August 17th, 2010 - 1:39 pm ICT by IANS  

New Delhi, Aug 17 (IANS) It is time India reached out to its “ayurvedic diaspora”, scattered among most countries in Southeast Asia where this ancient system of medicine is still practised with some local adaptations, said a wellness expert.
According to Gerry Bodeker, professor of integrated medicines at Oxford University, India’s “ayurvedic diaspora” is the result of the “scattering of seeds” by ancient Indian rulers from the Chola and Pandya dynasties, who spread Indian health traditions, plants, customs, and languages to neighbouring countries where they still are present.
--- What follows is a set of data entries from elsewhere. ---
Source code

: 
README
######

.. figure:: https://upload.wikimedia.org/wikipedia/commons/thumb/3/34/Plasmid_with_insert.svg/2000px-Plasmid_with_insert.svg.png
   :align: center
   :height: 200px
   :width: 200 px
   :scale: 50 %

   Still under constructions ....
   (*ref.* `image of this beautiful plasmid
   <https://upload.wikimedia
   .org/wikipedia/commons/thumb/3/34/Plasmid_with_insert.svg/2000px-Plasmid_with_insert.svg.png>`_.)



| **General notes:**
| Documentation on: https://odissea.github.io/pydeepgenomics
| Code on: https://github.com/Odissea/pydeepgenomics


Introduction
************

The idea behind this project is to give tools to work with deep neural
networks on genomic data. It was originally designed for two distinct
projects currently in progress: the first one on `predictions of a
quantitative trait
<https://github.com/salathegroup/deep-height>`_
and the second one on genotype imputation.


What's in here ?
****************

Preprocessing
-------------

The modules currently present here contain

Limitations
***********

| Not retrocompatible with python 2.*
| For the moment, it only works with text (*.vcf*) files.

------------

“It is time India reached out to its diaspora and rebuilt its ancient ties, through cultural exchanges, joint ventures, and new business opportunities. The Chinese have already done this; they have built bridges with the countries where the ancient Chinese medicine system, or Kampo, is practised,” Bodeker said at a talk during the International India Wellness Summit here.

Giving an example, he showed the ruins of an ancient Hindu temple in Kedah state of Malaysia, located in the northwestern part of the country. According to Bodeker, Kedah comes from the Sanskrit word Kedar, which means mountain lord. The temple was built according to vaastu traditions.
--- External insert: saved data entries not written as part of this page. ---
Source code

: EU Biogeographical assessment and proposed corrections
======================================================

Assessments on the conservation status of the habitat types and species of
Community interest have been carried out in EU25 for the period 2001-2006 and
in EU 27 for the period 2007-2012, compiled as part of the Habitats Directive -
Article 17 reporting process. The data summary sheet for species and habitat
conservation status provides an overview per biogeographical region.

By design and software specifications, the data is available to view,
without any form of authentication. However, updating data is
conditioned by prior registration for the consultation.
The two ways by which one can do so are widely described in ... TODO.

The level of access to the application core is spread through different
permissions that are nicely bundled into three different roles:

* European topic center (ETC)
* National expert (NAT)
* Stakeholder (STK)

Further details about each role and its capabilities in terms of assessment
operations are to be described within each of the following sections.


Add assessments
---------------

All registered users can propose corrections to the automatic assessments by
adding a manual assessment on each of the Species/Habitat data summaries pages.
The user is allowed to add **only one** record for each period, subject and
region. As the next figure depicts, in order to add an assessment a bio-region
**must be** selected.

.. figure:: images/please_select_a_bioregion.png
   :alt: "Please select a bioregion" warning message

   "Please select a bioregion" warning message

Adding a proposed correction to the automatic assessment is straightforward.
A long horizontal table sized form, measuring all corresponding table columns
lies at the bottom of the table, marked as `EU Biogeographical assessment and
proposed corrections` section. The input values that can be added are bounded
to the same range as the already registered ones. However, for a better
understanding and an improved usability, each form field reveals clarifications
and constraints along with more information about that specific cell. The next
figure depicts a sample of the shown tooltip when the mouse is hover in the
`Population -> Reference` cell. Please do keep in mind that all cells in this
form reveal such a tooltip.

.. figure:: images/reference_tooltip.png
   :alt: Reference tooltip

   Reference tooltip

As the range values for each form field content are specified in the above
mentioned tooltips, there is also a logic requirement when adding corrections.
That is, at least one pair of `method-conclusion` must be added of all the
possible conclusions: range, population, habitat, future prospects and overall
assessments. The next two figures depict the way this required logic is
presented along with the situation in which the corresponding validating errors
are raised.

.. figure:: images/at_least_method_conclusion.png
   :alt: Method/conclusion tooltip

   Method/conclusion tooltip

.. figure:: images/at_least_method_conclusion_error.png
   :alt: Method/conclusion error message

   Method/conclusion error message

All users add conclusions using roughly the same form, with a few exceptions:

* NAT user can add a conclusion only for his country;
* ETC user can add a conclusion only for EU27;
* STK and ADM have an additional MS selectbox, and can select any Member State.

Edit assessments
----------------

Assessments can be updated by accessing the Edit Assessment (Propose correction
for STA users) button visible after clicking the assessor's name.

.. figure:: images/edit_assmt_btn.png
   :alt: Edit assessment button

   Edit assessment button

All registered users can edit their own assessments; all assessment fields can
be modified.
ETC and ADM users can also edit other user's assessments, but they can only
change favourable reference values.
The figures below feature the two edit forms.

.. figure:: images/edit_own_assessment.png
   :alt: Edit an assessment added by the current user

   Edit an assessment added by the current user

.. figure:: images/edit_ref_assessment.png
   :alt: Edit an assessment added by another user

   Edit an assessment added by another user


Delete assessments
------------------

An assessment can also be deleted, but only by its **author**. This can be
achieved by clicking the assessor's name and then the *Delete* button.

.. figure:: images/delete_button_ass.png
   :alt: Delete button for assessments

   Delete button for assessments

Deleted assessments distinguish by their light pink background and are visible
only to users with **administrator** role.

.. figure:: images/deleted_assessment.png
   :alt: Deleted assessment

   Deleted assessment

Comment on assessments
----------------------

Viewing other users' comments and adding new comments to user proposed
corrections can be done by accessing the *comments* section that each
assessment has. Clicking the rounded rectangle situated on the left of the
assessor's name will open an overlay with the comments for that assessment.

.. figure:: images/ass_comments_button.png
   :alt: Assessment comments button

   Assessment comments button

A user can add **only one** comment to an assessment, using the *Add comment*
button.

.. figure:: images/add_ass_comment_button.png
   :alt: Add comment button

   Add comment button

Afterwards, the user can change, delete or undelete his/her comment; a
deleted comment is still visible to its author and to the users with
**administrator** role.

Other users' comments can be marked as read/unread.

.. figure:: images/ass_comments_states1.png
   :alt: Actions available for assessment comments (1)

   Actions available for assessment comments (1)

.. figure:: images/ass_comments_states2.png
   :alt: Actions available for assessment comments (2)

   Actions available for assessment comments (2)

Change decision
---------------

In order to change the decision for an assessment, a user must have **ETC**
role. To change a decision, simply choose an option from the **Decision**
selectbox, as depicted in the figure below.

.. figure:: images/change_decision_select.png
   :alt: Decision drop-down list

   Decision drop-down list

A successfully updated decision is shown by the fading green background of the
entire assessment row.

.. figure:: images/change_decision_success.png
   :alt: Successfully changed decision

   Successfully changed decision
He said in Malaysia, the ‘panchlogam’, or alloy of five elements of the siddha tradition, is still in practice to promote amritanam or immortality. The word ‘nadi’ or pulse is still used in Malaysia.

In Indonesia, which has the largest Muslim population in the world, the spas use very fresh medicines, parallel to siddha of India, he said.

The ayurveda traditions can also be found in Laos, Cambodia and Thailand, he said. The popular Thai massage was brought to Thailand by the Buddha’s own physicians who were practitioners of yoga. In Myanmar too, the traditional medicine comes from ayurveda, he said.

The word diaspora means family. “Like India’s Jews went back to Israel, India should recognize its ayurvedic diaspora as its own progeny. Mother India has forgotten this diaspora.”

Ayurveda belongs to India, but India is busy building its global brands and spreading worldwide while ignoring its ayurveda, he said.

Bodeker stressed that globally ayurveda is part of the context of wellness and “everyone wants it”.

“India should set up joint ventures, set up spas with its ayurvedic diaspora, because they share the same roots. China has done it already with countries where the Kampo medicine tradition spread, like Korea, Mongolia and Japan.” Kampo, a herbal system of medicine, was developed during the Han Dynasty - 206 BC to 220 AD.

But while building bridges with its ayurvedic diaspora, care should be taken not to upset the local traditions, he said.

Giving an example, Bodeker said ayurveda follows the principle that the human body consists of five elements - earth, fire, air, water and space. However, Buddhists don’t include the fifth element.

“One has to be culturally sensitive, while globalizing ayurveda in the context of wellness,” he said.